I used FreeBSD 7 up to 9 in that time to setup VMs for routing in test networks from time to time. One hardware machine was running FreeBSD as a firewall to act as second line of defense within my network. I wanted to have a different OS and kernel than the other Linux machines to add some security. I still try to mix the types of firewalls in my network setups to not rely on one software stack for security.

More and more FreeBSD

When ZFS became ported and stable in FreeBSD and I gave it a try, I now had a use case to run FreeBSD on bare metal. I had used a lot of LSI RAID controllers in my IBM Servers, and some of the low-price versions were very slow. After removing them and using the onboard SATA controller to attach the disks I installed FreeBSD to play with ZFS. This X3250 could hold 2 disks and up to 8GB of memory. It was enough to do what I planned with ZFS on that old servers. Since then I am using FreeBSD for some use cases and I am quite happy with it.

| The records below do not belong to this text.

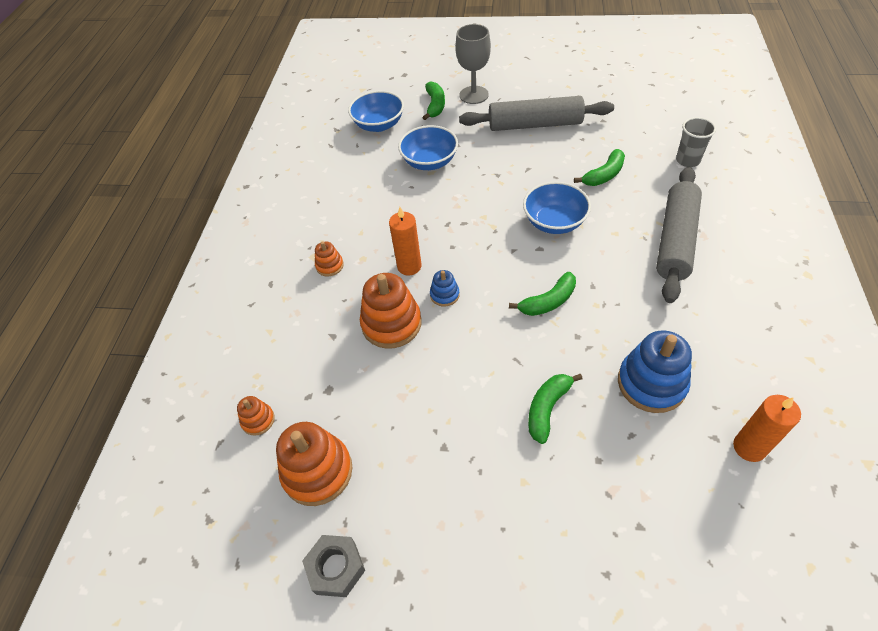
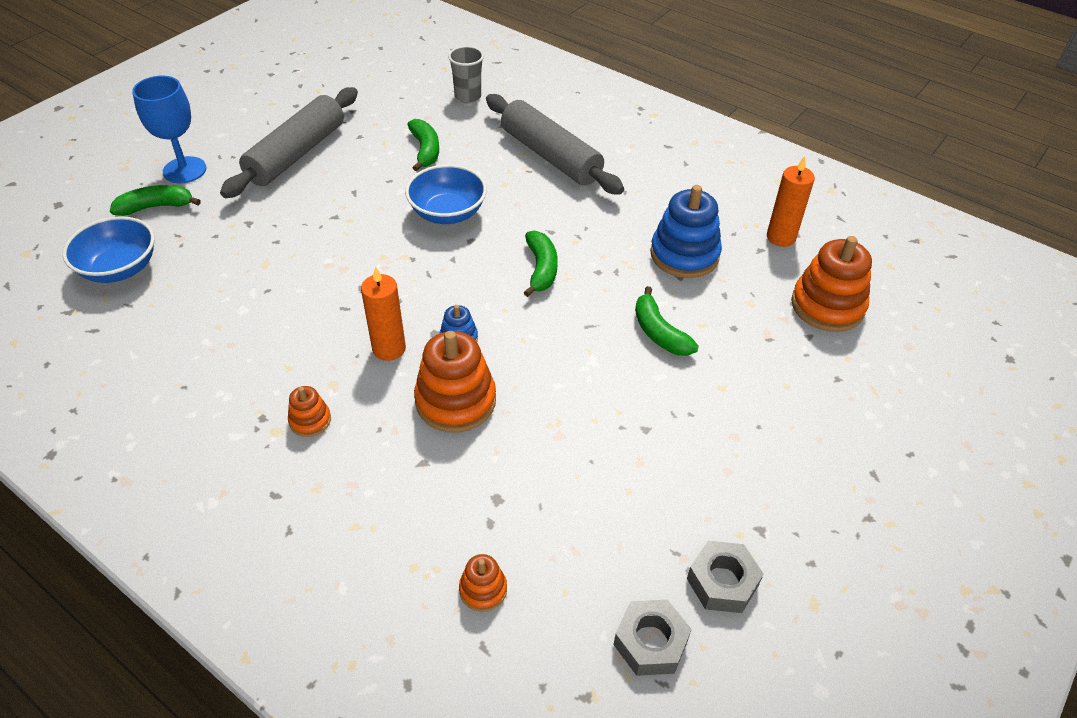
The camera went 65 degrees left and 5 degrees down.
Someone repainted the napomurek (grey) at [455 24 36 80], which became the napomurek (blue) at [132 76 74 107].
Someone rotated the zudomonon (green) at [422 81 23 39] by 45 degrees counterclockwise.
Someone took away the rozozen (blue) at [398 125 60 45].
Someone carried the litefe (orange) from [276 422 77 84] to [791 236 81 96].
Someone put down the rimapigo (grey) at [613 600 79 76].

I run several big ZFS machines in different configurations. Most of them act as backup targets or SAMBA File-Servers. In total around 300-500 TB are hosted by that servers and up to now everything works stable and fast.

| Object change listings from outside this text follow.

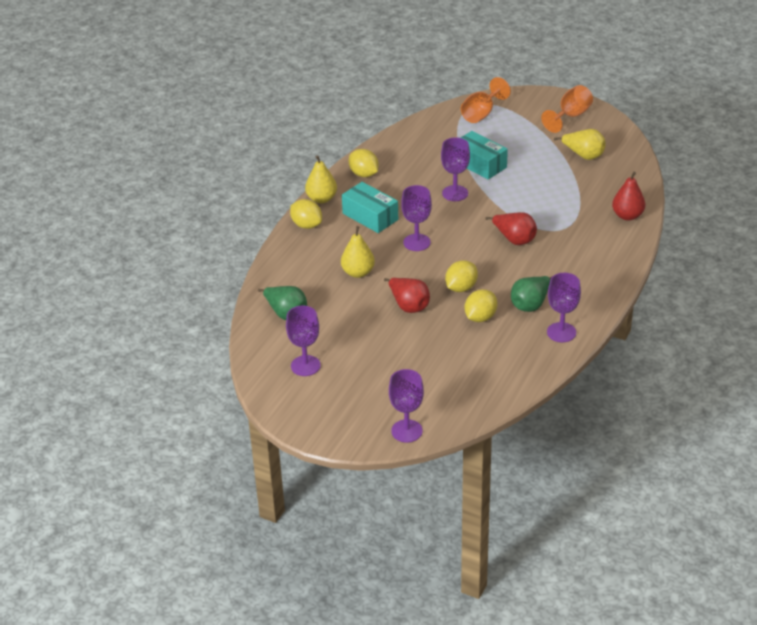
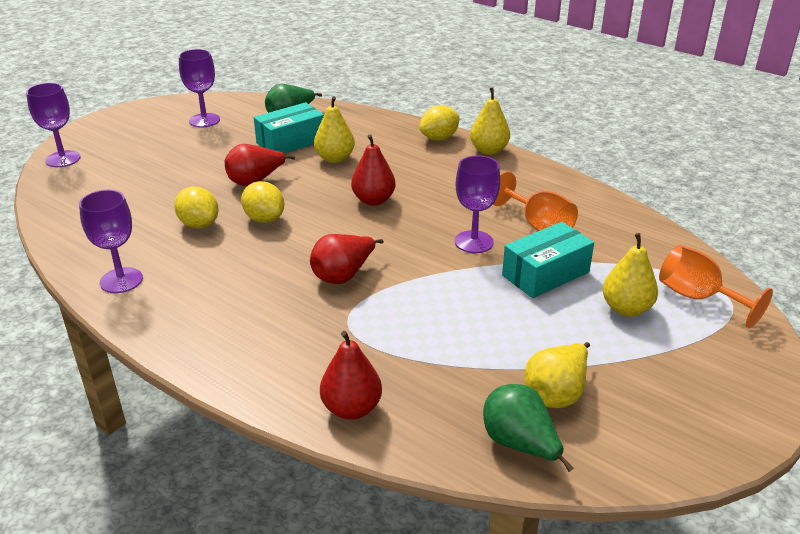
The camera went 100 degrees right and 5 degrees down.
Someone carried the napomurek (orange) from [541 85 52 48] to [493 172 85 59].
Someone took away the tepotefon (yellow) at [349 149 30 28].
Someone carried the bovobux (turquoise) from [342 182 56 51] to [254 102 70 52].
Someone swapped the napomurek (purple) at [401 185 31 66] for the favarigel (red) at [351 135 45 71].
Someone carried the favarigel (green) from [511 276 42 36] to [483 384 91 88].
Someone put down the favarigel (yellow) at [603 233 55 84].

Some years ago I started to use PFsense Firewalls and switched to OPNsense some time ago. I don't know the total number because not all are maintained frequently by me, but the number of deployed devices should be around 70-100 Firewalls I deployed with FreeBSD based software over the years.

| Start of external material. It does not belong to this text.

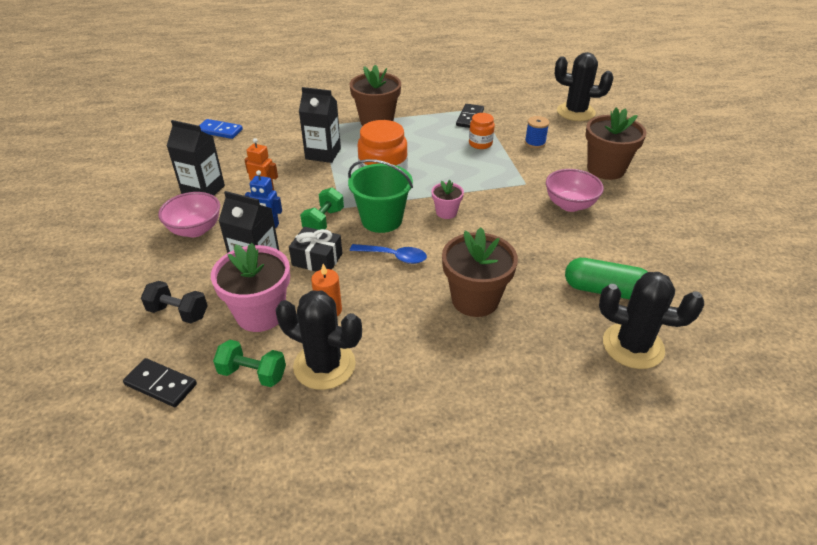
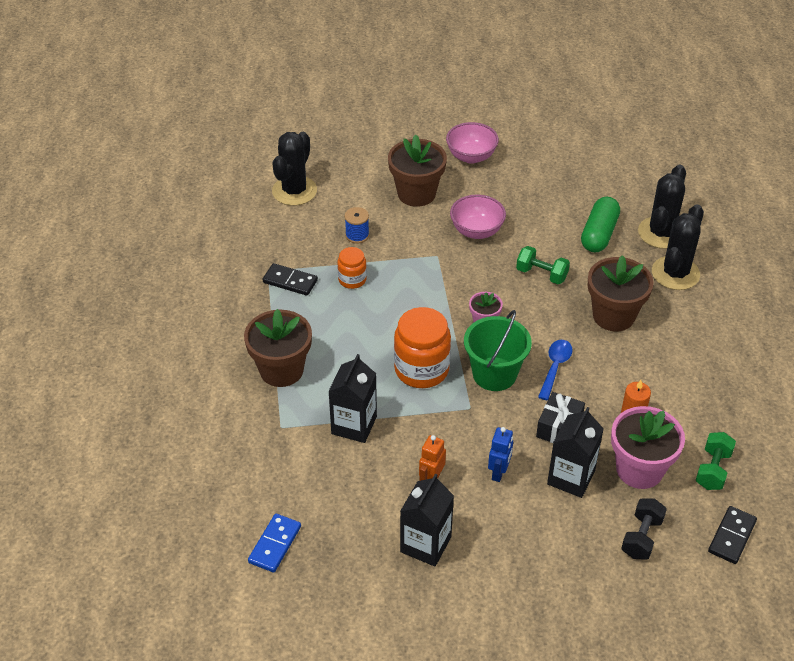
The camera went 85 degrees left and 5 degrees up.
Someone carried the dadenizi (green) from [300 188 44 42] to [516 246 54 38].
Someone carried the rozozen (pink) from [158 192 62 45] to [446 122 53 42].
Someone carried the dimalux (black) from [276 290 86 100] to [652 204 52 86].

What still sucks with FreeBSD

No system or community is perfect. Some points I don't like with FreeBSD.

  • Security needs more attention. The World is not full of security engineers, systems need to provide only secure defaults to make life easier. ASLR and other commonly used prevention systems are not implemented by default. The argument that some of them can be bypathed very easy nowadays is not good, if you don't join the race you already have lost it. No excuses. If you need ASRL and some more security features, check out HardenedBSD. It is still very close to FreeBSD plus some interessting security patches and some more tools. In my opinion it would be better to import such changes back to FreeBSD faster or come up with a working alternative rather than not have such a security layer.
  • Performance. Each release should perform better than the last one. The boot time of FreeBSD really needs improvement. On server hardware the time your OS boots may not be as important. But most systems today not boot on hardware and time matters. No excuses.
  • Slow development. For example, the FreeBSD has things like ZFS but the ZFS on Linux project is improving faster and adds features their own way. Allan Jude and the OpenZFS guys are addressing this at the moment to have one codebase with all features for all the supported platforms again. An other example is the PF firewall. FreeBSD imported an old version of PF from OpenBSD but never could keep up with the development and now maintains an older syntax than OpenBSD has today.
  • Hardware Support for latest servers and platforms was slow in the past. For Example the UEFI support took quite a while to become stable.

What FreeBSD makes a very nice OS

  • The community seems to work and is mostly healthy, friendly and growing.
  • Problems like slow development are addressed as the founding of the FreeBSD Foundation is becoming bigger. FreeBSD 12 got performance tuning and reducing the number of sys-calls done by default. It looks like some big vendors start funding the heavy lifting work to make FreeBSD more modern and keep it stable.
  • Documentation, documentation and documentation. It's there, it's good and it's updated frequently.
  • Kernel and user-land come together. It makes life easier to keep up with changes.
  • ZFS, best filesystem around.
  • Jails
  • You can upgrade ;-) I have systems that have been upgraded since 10 years from version to version and it worked.